As the sun set on the milestone day for the kaupapa last night, Haulangi and her children were there to congratulate Save Our Unique Landscape (SOUL) - the group at the centre of the protest.
"It's well done for standing up, not giving up.
"It took them six years - not just them, but the communities who came behind them and supported them - finally the Government has done the right thing."
SOUL leader Pania Newton said she had a few similar visitors throughout the afternoon.
She described herself as proud and grateful, but said celebrations would need to wait until after a hard-earned sleep.
"We'll take this time to rest and recharge and really process the past six years and gear up for the next phase," Newton said.
That would involve lots of hui, she said.
"We'll enter into a tikanga process led by the kīngitanga to decide who is mana whenua."
Yesterday's resolution also brought a close to a memorable chapter in Roger Heta's life.

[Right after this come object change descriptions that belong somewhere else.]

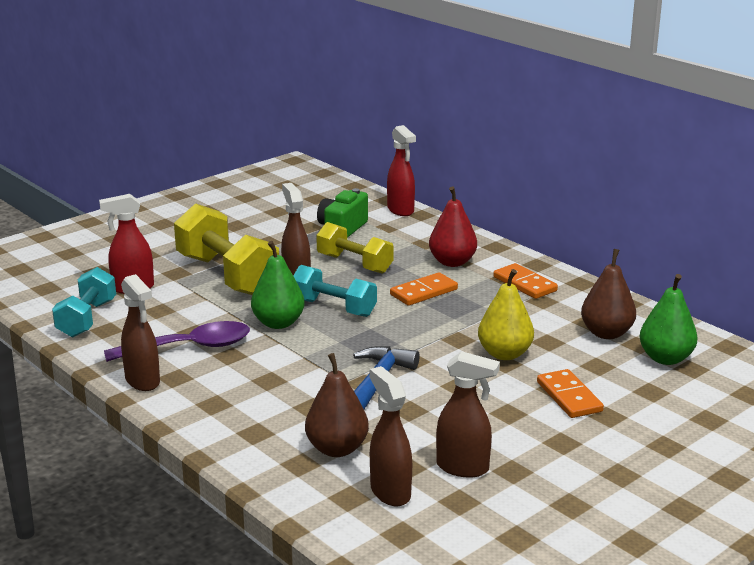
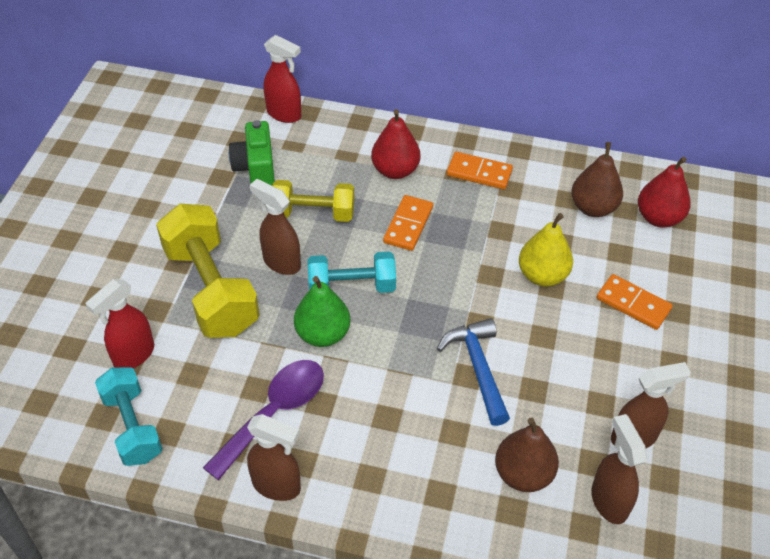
camera: 35 degrees left, 25 degrees up
yellow dumbbell [174,203,279,295] -> yellow dumbbell turned 45 degrees clockwise [156,204,260,338]
brown spray bottle [370,366,412,506] -> brown spray bottle turned 45 degrees clockwise [591,414,647,524]
green pear [640,274,698,365] -> red pear [638,157,691,228]

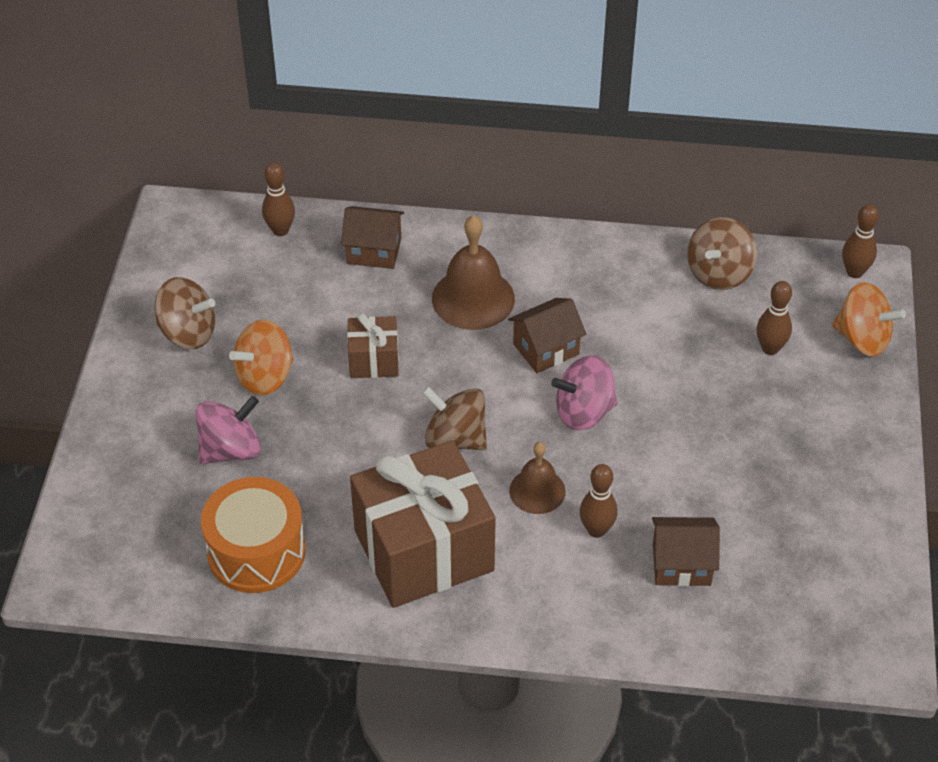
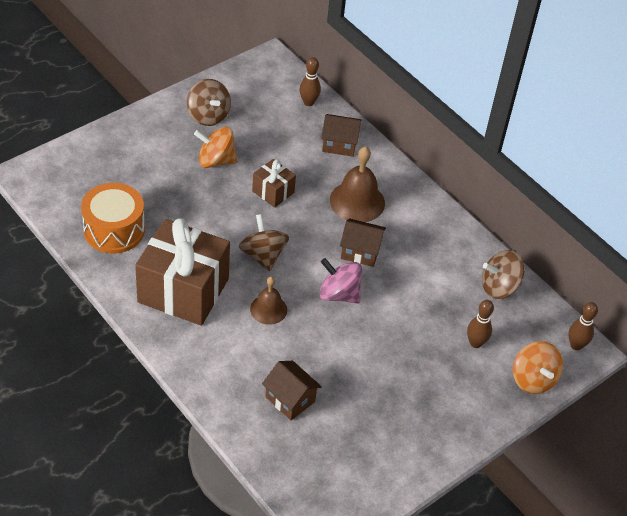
camera: 40 degrees right, 0 degrees up
pink spinning top [196,396,261,464] -> none
brown house [341,206,404,269] -> brown house turned 45 degrees counterclockwise [321,114,361,157]
brown bowling pin [580,464,618,538] -> none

He has been living at the whenua since the first major day of occupation more than 500 days ago, and now considers it home.
"It's been an amazing experience getting to be out in the elements every day, experiencing life, but of course, tautoko-ing the kaupapa which is here, which is the Makaurau marae, the whānau, SOUL, Pania... connecting to the mahi," Heta said.
SOUL said the deal between the Government and Fletchers affirmed international commitments to indigenous rights and the place of tangata whenua in Aotearoa.